Presiden Recep Tayyip Erdogan mengatakan, pemerintahannya berupaya mencari solusi damai setelah meningkatnya kekerasan di Donbass serta pengerahan puluhan ribu pasukan Rusia ke perbatasan.
"Untuk masa depan yang damai dan aman di kawasan, kami ingin kedua negara menyelesaikan perselisihan secepat mungkin melalui negosiasi damai. Kami sedang mengupayakan itu," kata Erdogan, dikutip dari Reuters, Minggu (11/4/2021).
Dia menyerukan diakhirinya ketegangan di Donbass setelah berbicara dengan Presiden Ukraina Volodymyr Zelenskiy di Istanbul pada Sabtu (10/4/2021). Erdogan mengatakan kepada Zelenskiy bahwa Turki siap memberikan bantuan yang diperlukan.
Sehari sebelumnya, Erdogan juga membahas masalah ini dengan Presiden Rusia Vladimir Putin, melalui pembicaraan telepon.
Pada kesempatan itu Putin mengatakan, Ukraina melakukan provokasi berbahaya di Donbass.
Ukraina bersiaga setelah Moskow mengirim 80.000 lebih pasukan ke perbatasan serta meningkatnya kekerasan di sepanjang garis wilayah yang memisahkan pasukan Ukraina dan kelompok separatis yang didukung Rusia di Donbass.
Amerika Serikat menyebut, jumlah pasukan Rusia yang dikerahkan ke perbatasan merupakan yang terbesar sejak 2014 atau saat Negeri Beruang Merah mencaplok Krimea dari Ukraina yang disusul dengan memberikan dukungan kepada separatis di Donbass.
Namun Rusia menyangkal kehadiran pasukannya sebagai ancaman. Pasukan tetap disiagakan sampai dianggap sudah kondusif untuk ditarik.
Turki, yang juga anggota NATO, menjalin kerja sama erat dengan Rusia dalam konflik Suriah, Libya, dan Nagorno-Karabakh, selain di sektor pertahanan dan energi. Namun Turki mengecam pencaplokan Krimea oleh Rusia pada 2014 dan menegaskan dukungan untuk integritas teritorial Ukraina.
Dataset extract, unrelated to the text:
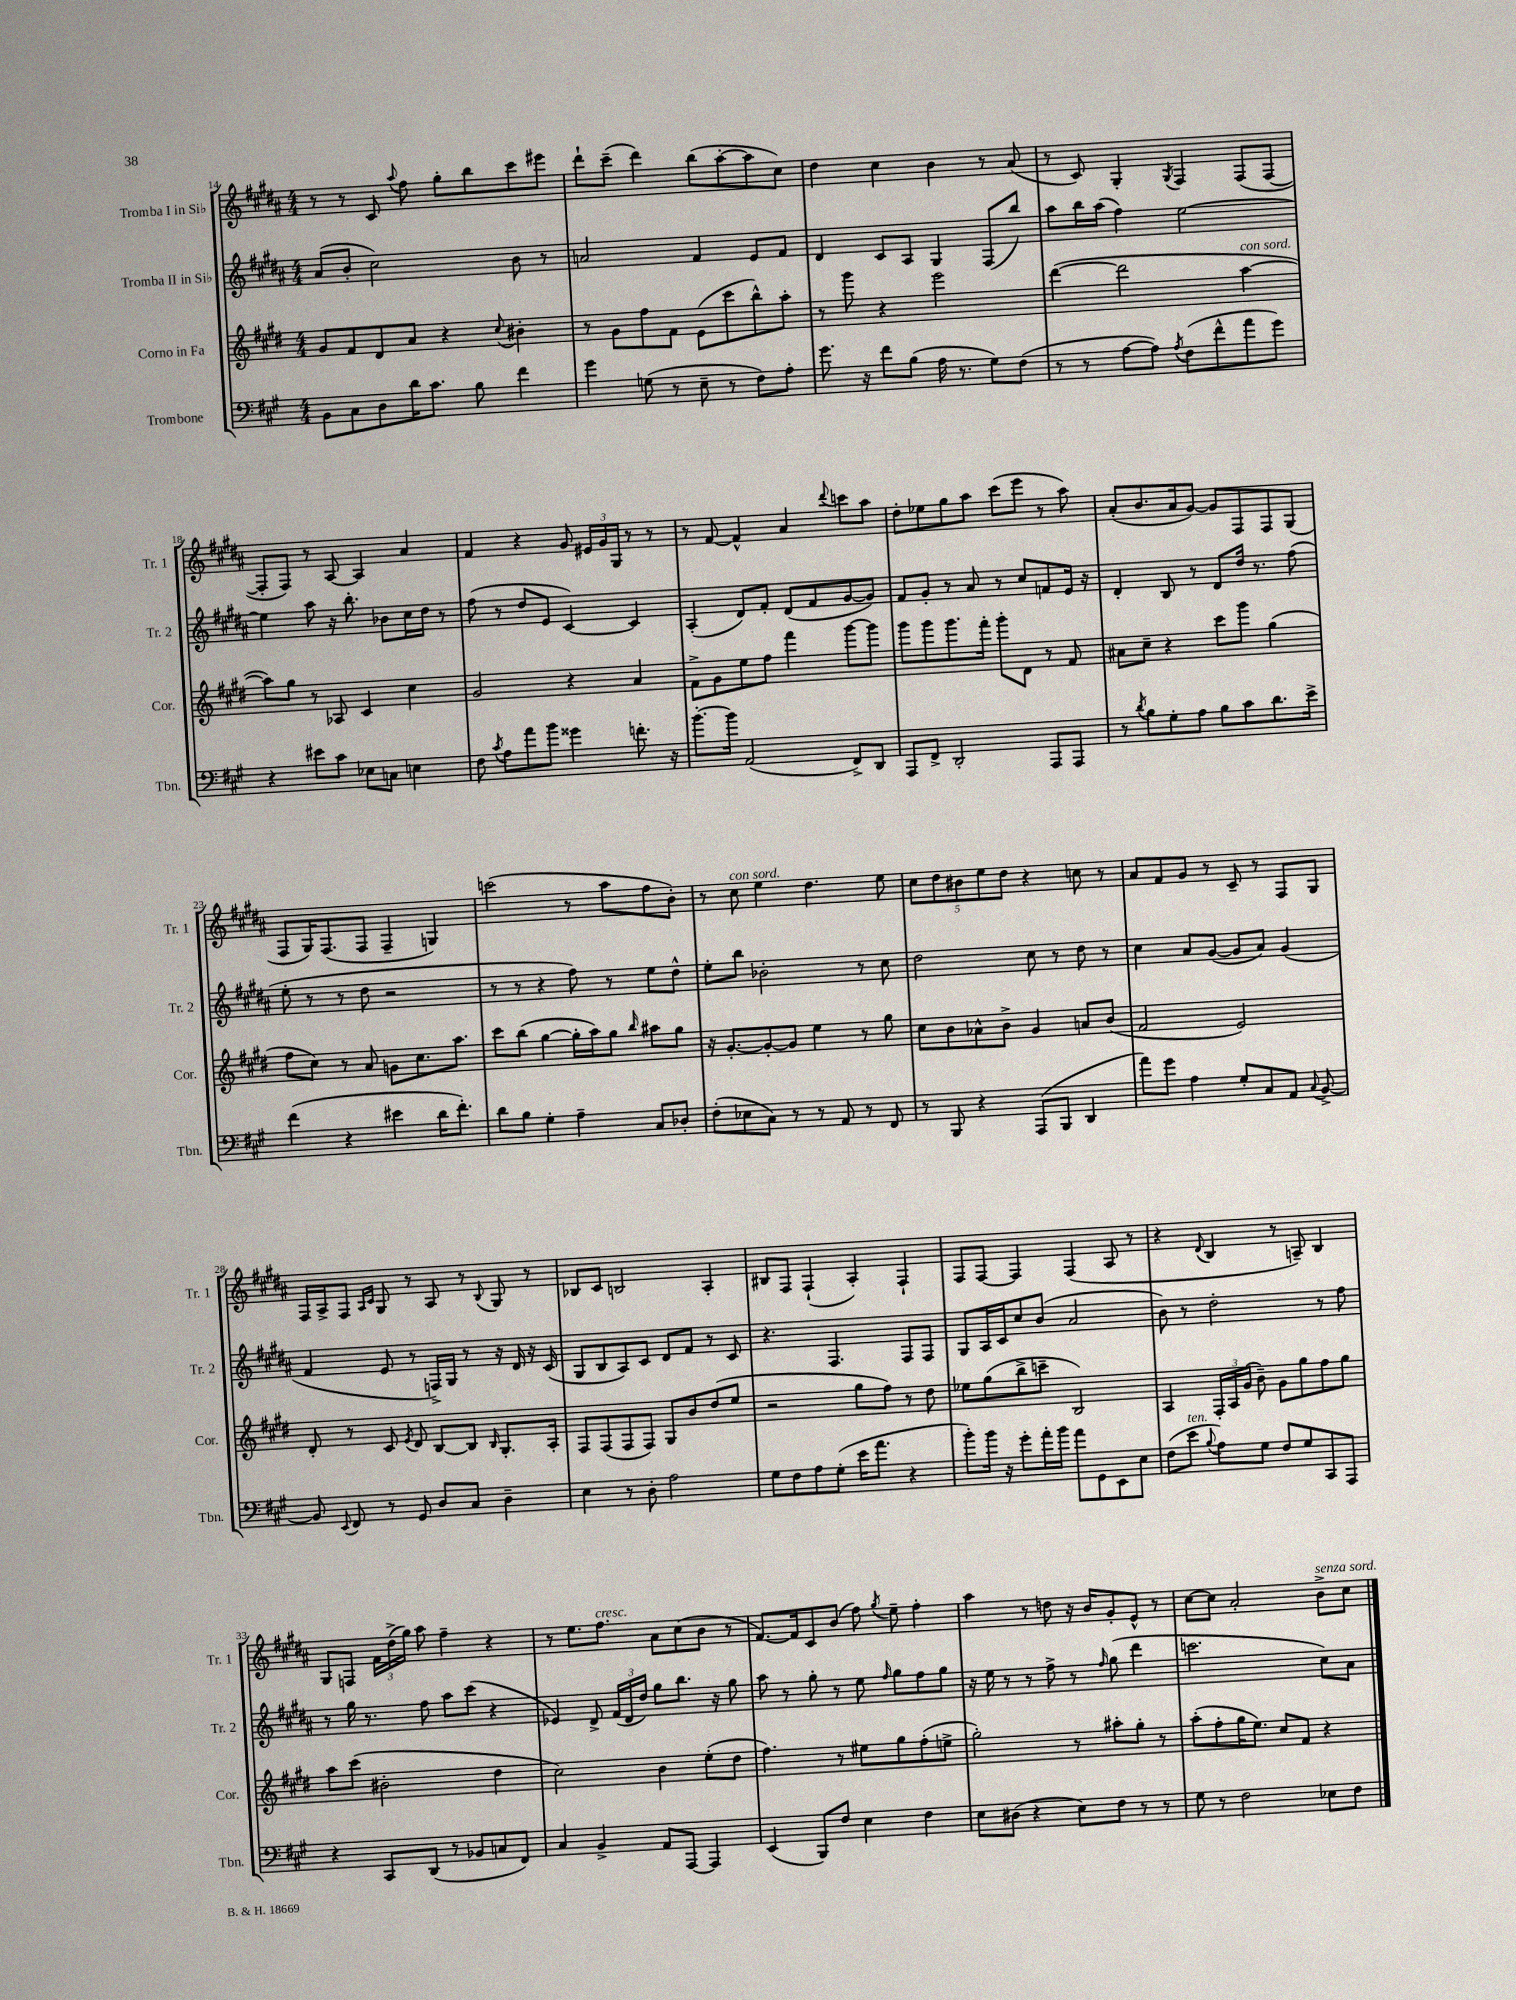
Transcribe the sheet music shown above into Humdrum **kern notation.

Turki juga menjual drone tempur ke Ukraina pada 2019.
Pertempuran besar di Donbass berakhir dengan kesepakatan gencatan senjata di Minsk, Belarusia, pada 2015. Kesepakatan itu ditengahi Prancis dan Jerman yang sekaligus mengawasi implementasinya.
Namun pertempuran sporadis masih berlanjut meskipun upaya mengajak dua pihak kembali ke gencatan senjata terus disuarkan.